Trump also “negotiated the release of all living hostages from Hamas,” Gabbard added. “While fragile, a historic ceasefire and peace plan is moving forward. It is doing so with integral support from many of our partners here in this room.”
The president, Gabbard said, has scored these wins by rejecting what she described as an “old Washington way of thinking.”
“For decades, our foreign policy has been trapped in a counterproductive and endless cycle of regime change or nation-building,” Gabbard — herself a decorated military veteran — continued. “It was a one-size-fits-all approach of toppling regimes, trying to impose our system of governance on others, intervening in conflicts that were barely understood, and walking away with more enemies than allies.
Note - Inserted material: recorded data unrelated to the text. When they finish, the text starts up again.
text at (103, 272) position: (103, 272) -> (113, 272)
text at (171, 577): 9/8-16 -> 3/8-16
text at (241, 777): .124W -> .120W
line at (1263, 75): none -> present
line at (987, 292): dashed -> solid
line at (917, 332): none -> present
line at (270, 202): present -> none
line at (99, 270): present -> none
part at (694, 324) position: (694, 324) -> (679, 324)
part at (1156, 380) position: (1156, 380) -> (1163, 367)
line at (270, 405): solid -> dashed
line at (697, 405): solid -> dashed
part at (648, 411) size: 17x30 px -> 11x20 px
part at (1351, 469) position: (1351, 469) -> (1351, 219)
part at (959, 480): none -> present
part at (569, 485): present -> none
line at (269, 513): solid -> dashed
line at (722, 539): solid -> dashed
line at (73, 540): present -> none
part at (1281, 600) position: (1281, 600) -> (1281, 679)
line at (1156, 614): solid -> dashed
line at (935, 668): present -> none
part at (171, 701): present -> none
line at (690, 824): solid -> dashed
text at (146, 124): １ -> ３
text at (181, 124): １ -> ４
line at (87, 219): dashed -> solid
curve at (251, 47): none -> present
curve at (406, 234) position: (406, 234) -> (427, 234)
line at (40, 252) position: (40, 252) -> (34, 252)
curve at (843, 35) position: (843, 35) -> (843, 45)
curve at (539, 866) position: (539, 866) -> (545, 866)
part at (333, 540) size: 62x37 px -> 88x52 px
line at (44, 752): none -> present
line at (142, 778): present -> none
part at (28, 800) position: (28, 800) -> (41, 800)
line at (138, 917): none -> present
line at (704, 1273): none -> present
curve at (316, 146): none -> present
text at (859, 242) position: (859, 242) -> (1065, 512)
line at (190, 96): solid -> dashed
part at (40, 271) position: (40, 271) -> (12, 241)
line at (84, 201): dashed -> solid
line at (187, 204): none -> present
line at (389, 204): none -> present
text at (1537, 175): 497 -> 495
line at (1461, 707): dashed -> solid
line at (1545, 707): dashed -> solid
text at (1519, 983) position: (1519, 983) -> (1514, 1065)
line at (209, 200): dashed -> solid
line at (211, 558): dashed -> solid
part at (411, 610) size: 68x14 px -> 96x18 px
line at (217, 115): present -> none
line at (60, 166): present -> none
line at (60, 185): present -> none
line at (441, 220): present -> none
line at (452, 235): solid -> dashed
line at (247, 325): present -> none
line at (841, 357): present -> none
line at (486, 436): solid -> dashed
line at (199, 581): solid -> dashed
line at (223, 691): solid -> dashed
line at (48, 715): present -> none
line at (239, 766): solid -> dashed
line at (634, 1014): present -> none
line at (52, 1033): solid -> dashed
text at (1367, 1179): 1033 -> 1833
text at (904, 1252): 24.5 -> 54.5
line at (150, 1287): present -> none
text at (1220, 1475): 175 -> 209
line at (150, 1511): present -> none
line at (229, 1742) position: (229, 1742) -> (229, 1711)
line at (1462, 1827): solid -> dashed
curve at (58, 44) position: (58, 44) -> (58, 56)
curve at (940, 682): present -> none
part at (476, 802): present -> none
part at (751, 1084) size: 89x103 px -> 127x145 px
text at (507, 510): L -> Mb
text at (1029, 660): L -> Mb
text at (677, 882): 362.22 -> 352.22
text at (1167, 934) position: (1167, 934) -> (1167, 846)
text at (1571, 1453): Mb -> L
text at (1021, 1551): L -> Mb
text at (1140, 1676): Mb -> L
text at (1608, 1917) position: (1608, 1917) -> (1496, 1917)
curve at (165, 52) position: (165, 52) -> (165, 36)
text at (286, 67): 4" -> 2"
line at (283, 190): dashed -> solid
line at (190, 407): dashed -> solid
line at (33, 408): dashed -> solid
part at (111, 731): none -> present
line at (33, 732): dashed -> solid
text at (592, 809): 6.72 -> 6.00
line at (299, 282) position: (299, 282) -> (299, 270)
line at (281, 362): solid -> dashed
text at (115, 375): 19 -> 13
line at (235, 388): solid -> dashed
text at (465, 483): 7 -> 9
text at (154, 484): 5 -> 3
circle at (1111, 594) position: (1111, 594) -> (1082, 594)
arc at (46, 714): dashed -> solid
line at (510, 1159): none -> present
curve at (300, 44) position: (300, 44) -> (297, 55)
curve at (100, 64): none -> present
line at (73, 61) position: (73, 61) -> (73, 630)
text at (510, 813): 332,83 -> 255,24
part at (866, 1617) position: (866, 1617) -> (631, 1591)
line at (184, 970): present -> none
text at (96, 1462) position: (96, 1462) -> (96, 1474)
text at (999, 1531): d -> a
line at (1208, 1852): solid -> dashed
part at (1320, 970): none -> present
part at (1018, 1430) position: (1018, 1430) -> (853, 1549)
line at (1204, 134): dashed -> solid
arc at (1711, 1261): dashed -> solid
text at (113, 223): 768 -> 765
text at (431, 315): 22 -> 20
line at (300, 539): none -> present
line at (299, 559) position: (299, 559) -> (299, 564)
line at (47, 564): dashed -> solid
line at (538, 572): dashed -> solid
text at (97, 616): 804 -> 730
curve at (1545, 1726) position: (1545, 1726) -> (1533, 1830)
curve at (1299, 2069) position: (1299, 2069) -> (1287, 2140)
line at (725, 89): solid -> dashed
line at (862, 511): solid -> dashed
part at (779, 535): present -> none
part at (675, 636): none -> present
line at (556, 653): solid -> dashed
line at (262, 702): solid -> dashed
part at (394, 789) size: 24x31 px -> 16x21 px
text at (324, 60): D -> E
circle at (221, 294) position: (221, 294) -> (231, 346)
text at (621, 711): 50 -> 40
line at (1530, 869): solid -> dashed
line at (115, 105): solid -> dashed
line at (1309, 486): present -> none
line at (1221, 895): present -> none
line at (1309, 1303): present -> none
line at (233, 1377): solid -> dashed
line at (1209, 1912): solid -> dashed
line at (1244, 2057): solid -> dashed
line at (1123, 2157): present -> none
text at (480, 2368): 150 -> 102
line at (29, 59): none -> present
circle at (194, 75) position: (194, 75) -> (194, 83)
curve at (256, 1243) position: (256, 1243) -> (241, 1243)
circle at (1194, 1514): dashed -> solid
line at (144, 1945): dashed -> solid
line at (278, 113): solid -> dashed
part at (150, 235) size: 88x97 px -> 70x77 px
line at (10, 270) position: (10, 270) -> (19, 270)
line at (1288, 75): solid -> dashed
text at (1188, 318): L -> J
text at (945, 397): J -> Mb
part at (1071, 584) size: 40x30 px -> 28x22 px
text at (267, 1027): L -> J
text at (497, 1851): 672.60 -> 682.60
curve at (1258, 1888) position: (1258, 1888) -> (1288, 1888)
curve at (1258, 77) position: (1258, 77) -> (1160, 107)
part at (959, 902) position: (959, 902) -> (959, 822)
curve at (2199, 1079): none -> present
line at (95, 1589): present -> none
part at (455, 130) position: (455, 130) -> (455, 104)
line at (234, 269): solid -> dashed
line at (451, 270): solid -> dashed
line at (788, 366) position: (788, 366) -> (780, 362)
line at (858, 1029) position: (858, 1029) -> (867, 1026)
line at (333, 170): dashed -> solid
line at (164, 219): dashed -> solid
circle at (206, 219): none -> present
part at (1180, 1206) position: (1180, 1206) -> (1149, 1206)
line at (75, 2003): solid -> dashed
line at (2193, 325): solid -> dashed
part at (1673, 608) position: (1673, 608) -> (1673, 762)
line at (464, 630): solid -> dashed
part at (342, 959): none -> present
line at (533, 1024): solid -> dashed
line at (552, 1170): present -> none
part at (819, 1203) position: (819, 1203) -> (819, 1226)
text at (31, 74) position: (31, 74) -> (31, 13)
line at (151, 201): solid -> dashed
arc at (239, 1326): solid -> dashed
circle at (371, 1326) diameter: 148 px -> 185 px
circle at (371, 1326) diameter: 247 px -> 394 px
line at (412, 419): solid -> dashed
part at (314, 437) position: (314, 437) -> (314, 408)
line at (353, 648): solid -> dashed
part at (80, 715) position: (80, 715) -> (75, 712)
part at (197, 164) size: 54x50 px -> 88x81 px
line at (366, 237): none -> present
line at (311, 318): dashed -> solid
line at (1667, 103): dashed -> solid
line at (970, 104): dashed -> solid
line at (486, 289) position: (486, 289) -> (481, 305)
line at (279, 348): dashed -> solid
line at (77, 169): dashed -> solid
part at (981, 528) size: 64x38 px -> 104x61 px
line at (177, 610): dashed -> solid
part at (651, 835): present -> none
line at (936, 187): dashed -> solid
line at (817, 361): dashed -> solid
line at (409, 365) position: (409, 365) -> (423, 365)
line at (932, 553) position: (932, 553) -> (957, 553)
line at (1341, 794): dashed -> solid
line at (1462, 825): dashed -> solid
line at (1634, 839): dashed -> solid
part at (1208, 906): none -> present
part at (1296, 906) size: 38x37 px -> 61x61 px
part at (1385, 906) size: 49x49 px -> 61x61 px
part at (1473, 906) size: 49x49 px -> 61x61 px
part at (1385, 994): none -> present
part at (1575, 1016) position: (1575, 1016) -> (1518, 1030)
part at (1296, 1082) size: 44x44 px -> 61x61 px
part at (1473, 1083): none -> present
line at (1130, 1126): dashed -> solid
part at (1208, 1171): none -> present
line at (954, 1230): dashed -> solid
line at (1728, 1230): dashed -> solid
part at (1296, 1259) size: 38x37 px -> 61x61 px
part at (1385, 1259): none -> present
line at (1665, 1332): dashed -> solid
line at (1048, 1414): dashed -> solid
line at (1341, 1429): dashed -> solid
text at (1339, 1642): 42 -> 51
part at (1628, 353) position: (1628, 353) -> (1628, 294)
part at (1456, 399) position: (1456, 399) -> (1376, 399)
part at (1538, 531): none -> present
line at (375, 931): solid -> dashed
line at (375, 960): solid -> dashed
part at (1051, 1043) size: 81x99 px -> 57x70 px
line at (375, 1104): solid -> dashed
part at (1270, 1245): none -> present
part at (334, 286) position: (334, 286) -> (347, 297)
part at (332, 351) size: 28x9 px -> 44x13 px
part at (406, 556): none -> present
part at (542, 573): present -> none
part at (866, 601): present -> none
The result: trillions spent, countless lives lost, and in many cases, a creation of greater security threats, the rise of Islamist terrorist groups like ISIS.”
While America’s DNI acknowledged that “President Trump understands that not everyone shares our exact values or our system of governance,” she said “that’s okay.”
“What’s most important is finding where our shared common ground exists and building those partnerships and progressing on those common grounds,” Gabbard explained. “Things like energy independence that stabilizes global markets, things like countering terrorism, something that continues to grow in different parts of the world, strengthening trade partnerships to boost economic growth and innovation. These are the components, the glue of enduring partnerships and friendships. So, America First is not about isolating ourselves. As President Trump has shown, it’s about engaging in direct diplomacy, being willing to have conversations that others are not willing to have, and finding that path forward where our mutual sovereign interests are aligned.”
“That’s,” Gabbard concluded, “really why we’re all gathered here today in Manama. We can commit to this path ourselves and put it into action with Bahrain’s own leadership. Year after year, hosting these critical dialogues shows us the way forward, convening nations from around the globe, amplifying shared stakes and strengthening partnerships and lines of communications that allow us to resolve our differences and deliver results for our respective people.”